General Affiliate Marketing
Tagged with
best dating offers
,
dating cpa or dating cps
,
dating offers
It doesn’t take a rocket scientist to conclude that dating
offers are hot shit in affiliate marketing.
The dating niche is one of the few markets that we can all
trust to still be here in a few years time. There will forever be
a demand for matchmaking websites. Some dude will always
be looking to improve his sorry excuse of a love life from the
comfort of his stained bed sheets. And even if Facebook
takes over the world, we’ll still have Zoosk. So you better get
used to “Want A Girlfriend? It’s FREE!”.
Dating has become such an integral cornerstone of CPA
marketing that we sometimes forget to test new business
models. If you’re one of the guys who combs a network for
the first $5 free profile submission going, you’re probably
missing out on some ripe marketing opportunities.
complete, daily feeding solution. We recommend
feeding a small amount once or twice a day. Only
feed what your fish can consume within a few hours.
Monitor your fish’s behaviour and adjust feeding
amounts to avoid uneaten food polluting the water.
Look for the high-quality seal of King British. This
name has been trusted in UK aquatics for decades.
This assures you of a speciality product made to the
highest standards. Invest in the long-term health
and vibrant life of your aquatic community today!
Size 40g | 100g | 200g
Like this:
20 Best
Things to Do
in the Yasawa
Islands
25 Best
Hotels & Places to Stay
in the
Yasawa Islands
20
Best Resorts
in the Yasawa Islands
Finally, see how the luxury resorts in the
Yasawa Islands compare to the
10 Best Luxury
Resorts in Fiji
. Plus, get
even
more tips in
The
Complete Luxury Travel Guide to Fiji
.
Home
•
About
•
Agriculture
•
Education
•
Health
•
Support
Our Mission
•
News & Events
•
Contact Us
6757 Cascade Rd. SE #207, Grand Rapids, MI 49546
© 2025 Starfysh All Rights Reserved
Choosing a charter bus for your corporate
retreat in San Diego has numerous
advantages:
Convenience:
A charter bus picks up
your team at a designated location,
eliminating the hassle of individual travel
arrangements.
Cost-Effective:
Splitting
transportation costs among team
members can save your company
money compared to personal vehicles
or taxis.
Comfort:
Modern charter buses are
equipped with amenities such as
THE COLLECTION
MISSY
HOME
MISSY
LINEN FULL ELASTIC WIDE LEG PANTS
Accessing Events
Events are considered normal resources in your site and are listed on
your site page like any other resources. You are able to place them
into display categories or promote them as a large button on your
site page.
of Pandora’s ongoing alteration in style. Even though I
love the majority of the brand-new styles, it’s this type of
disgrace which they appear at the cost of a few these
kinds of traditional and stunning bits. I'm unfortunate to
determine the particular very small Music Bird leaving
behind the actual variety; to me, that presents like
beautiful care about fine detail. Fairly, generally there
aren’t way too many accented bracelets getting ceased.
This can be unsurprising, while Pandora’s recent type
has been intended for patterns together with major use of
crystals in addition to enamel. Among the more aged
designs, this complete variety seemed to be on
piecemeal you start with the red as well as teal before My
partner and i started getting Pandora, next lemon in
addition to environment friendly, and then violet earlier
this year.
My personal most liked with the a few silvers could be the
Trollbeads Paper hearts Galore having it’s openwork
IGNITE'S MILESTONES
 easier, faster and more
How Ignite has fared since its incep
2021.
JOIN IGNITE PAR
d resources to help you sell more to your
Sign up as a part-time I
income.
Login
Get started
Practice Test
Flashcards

◆ ◆ ◆ ◆ ◆

*Work to complete*: The expected result is a copy of each line in the records where "getting" appears.

*Output*:
aren’t way too many accented bracelets getting ceased.
partner and i started getting Pandora, next lemon in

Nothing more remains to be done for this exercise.